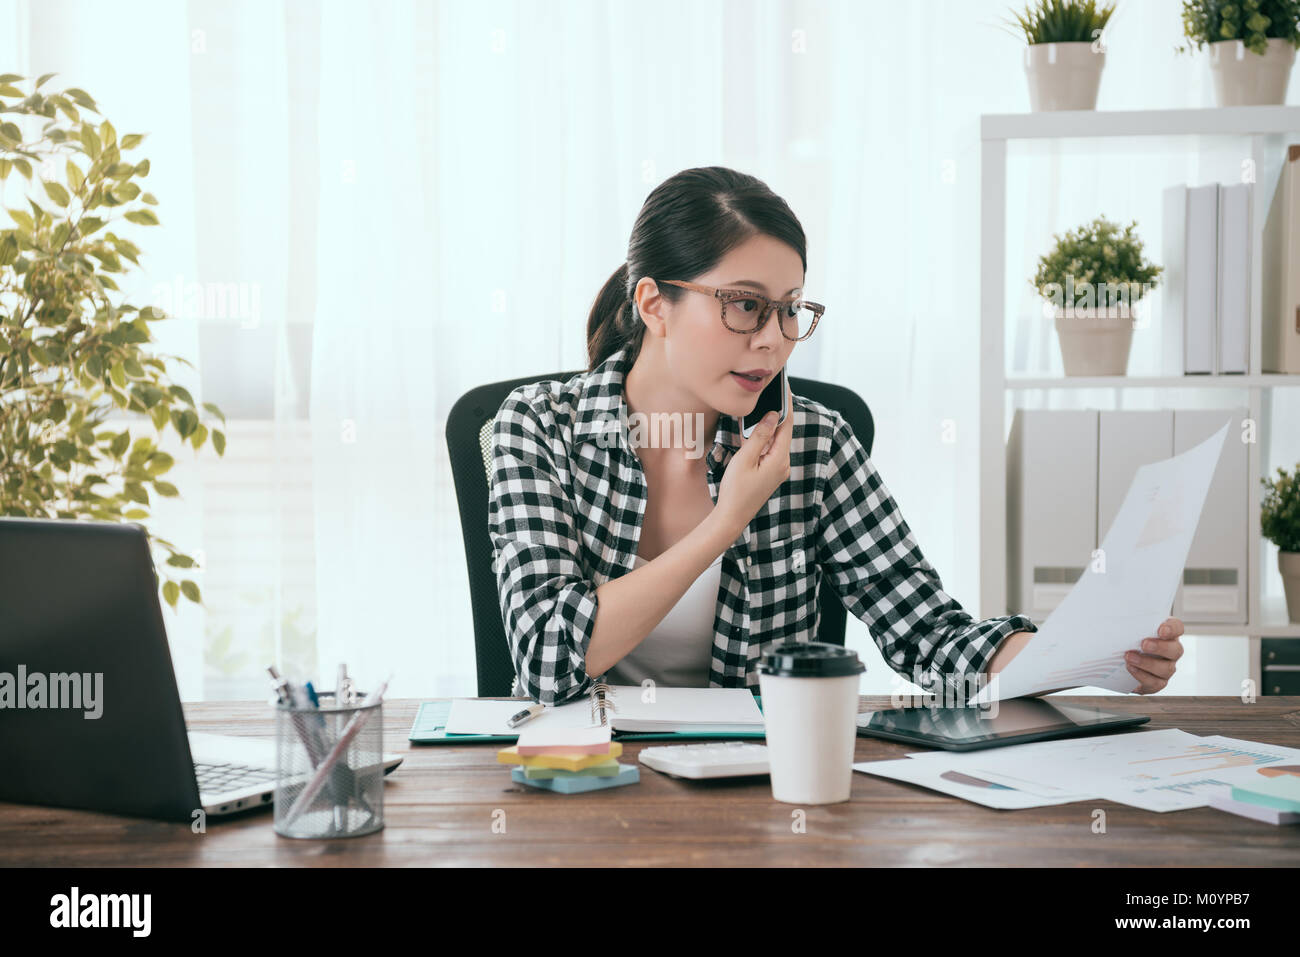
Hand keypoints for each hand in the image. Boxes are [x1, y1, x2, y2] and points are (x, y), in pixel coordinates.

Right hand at [715, 373, 792, 536]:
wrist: (732, 517)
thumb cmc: (736, 491)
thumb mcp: (745, 459)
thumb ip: (759, 436)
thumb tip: (772, 416)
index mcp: (779, 459)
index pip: (786, 424)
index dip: (786, 403)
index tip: (784, 386)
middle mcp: (783, 464)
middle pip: (784, 430)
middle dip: (779, 410)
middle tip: (774, 390)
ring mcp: (777, 470)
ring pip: (777, 440)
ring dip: (771, 423)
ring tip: (766, 404)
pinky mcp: (770, 473)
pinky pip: (771, 449)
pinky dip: (766, 437)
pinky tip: (758, 429)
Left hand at [1125, 617, 1184, 693]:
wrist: (1118, 664)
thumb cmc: (1127, 640)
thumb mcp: (1129, 628)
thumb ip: (1129, 622)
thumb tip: (1114, 615)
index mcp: (1167, 634)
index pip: (1177, 627)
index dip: (1172, 628)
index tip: (1161, 629)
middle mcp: (1171, 651)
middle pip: (1176, 650)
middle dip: (1160, 647)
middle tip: (1143, 644)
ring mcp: (1166, 667)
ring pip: (1166, 668)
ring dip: (1147, 663)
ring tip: (1129, 657)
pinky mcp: (1158, 682)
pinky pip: (1155, 683)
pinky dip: (1142, 676)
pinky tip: (1130, 668)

-----

Instructions to follow ->
The reply must hold each line of the records verbatim and no pictures.

Result of the exercise ->
Hand keypoints for each hand in the image. Boxes are [x1, y1, x2, y2] and points are (x, y), in pixel coordinates.

Right hand at [715, 373, 792, 536]:
wrist: (732, 517)
thumb cmc: (736, 491)
thumb mcp: (745, 459)
thumb ip: (759, 436)
thumb tip: (772, 416)
index mcp: (779, 459)
index pip: (786, 424)
index dip: (786, 403)
index tip: (784, 386)
middle mcp: (783, 464)
middle pip: (784, 430)
middle dip: (779, 410)
middle tip: (774, 390)
ring mcp: (777, 470)
ring pip: (777, 440)
ring dip: (771, 423)
ring tip: (766, 404)
pinky mcp: (770, 473)
pinky pip: (771, 449)
pinky dip: (766, 437)
pinky tip: (758, 429)
Left hand at [1125, 617, 1184, 693]:
wrist: (1118, 664)
thumb cmc: (1127, 640)
thumb mcp: (1129, 628)
thumb ip: (1129, 622)
thumb tip: (1114, 615)
index mcp: (1167, 634)
index pip: (1177, 627)
index dip: (1172, 628)
index tip: (1161, 629)
middle mcp: (1171, 651)
middle pip: (1176, 650)
middle dip: (1160, 647)
middle tip: (1143, 644)
ring mcp: (1166, 667)
ring pip: (1166, 668)
ring dip: (1147, 663)
ring tip: (1129, 657)
pinky mcp: (1158, 682)
pinky pip: (1155, 683)
pinky dip: (1142, 676)
pinky tip: (1130, 668)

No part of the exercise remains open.